# [Given passage]
┄┄┄┄┄┄
Police officers stand guard by a cordon around Parliament on March 23, 2017 in London, England. Jack Taylor/Getty Images 

Terrorism is a game of probabilities. The probability of any one of us being in the wrong place at the wrong time is very low. But terrorism creates an intimacy between terror and us. It causes us to think of where we were at the time of an attack and how close we came to being in the wrong place at the wrong time. Its power is contained in the possibility that the plans of someone unknown to us intersect with our own plans. In the military, they speak of force multipliers. This is the force multiplier of the Islamic terrorist: He compels you to be aware of his power over you. It is his decision whether some will die. I have taken risks in my life, but this is different. Terrorists want to cause a kind of fear that compels you to think of what might have been on an afternoon intended for pleasure.

This has not become corrosive to everyday life yet. It is a quantitative matter. The fewer the attacks, the lower the probability that they will affect you. The higher the number of attacks – even if they are still few – the greater the perception and reality of danger. And as a result, more people are forced to adjust their lives.

Terrorists try to use minimal strength to crush the morale of their enemies. Terrorists are few in number, which is necessary by the covert nature of their activity. The more there are who know each other, the more likely they will be betrayed. And the lone wolf attacker is the least likely to be caught before the attack. The Islamic State and related groups have crafted the most effective form of terror.

They have asked individuals to act with few, if any, collaborators, and to strike without warning, using equipment at hand: a car or a knife. The intent is to let everyone know that their lives are in the hands of invisible enemies. Even though we are not likely to be victims of terrorism, after each attack we are forced to think, “What if I had made a different decision?” In time, each of us will brush up against the possibility. Indeed, my wife and I had spoken, on the way to Covent Garden, of how we would hear screams before we saw an attacking car, and what we might do to save ourselves.

This is the real strength behind IS’ strategy. The lone wolf attack by Muslims is relatively rare. But knowing that Muslims are carrying out such attacks in unpredictable times and that no one can really detect the intentions of others, we wonder what the intent of any Muslims we meet might be after an attack like the one in London. Will he be the agent of our death? The brilliance of this strategy is that it drives a wedge between the Muslim world and the rest. The Muslims are feared, in turn treated unjustly, and the conflict intensifies.
┄┄┄┄┄┄
Saved entries
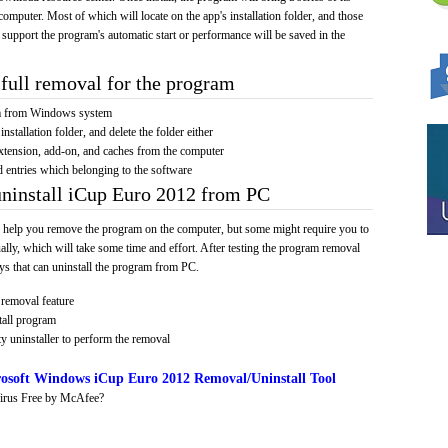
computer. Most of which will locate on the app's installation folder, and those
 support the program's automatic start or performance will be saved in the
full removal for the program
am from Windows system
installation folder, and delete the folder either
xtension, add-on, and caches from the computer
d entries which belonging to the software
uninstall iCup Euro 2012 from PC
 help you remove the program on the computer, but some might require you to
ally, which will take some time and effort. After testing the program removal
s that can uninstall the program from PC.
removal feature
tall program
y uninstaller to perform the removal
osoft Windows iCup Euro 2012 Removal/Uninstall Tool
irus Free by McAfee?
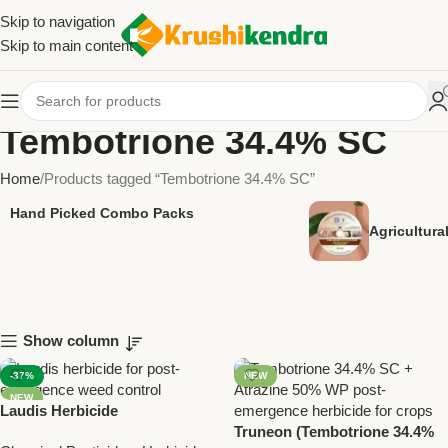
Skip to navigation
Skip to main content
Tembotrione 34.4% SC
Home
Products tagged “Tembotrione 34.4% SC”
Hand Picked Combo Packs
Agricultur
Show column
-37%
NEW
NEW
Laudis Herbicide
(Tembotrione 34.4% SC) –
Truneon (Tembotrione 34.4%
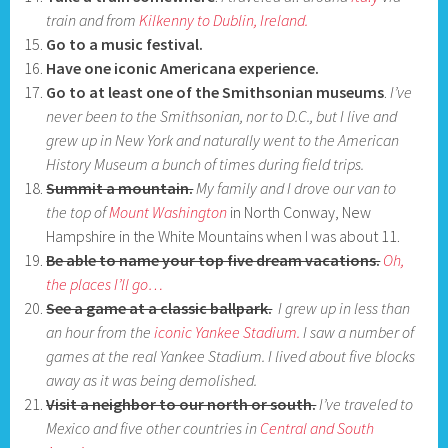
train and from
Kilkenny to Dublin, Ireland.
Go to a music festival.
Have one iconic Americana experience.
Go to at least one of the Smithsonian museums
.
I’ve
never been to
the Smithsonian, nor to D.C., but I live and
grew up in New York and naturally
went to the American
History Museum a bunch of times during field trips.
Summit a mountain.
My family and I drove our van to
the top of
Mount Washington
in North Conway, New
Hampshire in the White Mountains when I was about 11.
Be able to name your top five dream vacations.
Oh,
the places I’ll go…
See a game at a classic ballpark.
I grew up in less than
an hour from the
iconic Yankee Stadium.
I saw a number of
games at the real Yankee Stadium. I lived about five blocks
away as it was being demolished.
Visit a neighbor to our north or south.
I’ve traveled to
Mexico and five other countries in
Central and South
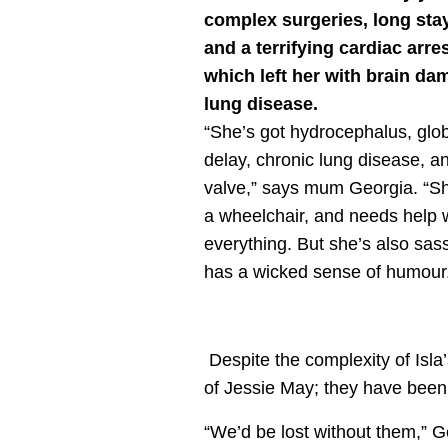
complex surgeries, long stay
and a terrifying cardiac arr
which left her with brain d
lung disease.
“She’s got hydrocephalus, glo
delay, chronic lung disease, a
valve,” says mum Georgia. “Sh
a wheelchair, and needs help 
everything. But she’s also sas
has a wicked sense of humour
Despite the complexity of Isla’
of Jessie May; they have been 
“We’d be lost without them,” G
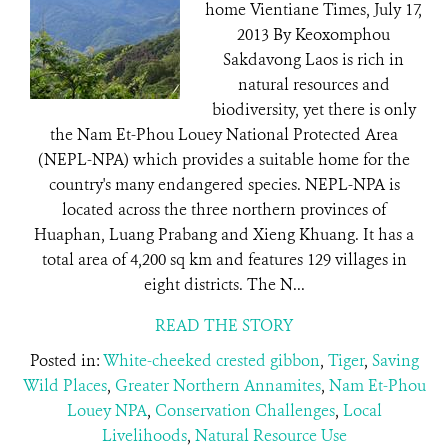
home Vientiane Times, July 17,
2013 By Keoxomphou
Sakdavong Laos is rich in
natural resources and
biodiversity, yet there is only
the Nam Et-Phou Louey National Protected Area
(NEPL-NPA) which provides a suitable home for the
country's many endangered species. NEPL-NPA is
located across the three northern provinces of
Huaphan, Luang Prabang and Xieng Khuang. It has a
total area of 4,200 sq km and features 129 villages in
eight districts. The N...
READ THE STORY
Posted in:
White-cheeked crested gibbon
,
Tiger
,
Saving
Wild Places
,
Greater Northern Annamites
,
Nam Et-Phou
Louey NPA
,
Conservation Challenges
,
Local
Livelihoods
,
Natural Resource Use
┄┄┄┄┄┄
# [Questions to answer]
1 - Echo the terrorism passage word for word between "Terrorism is a" and "intended for pleasure.", inclusive.
2 - Using the terrorism passage, explain in one to three sentences why terrorists are few in number.
3 - According to the terrorism passage, what equipment does the Islamic State ask individuals to strike with?
The lines are separate material from the terrorism passage.

# [Problem solutions]
1 -
Terrorism is a game of probabilities. The probability of any one of us being in the wrong place at the wrong time is very low. But terrorism creates an intimacy between terror and us. It causes us to think of where we were at the time of an attack and how close we came to being in the wrong place at the wrong time. Its power is contained in the possibility that the plans of someone unknown to us intersect with our own plans. In the military, they speak of force multipliers. This is the force multiplier of the Islamic terrorist: He compels you to be aware of his power over you. It is his decision whether some will die. I have taken risks in my life, but this is different. Terrorists want to cause a kind of fear that compels you to think of what might have been on an afternoon intended for pleasure.

2 - Their activity is covert, and that requires small numbers. The more of them who know each other, the more likely they are to be betrayed.

3 - Equipment at hand, such as a car or a knife.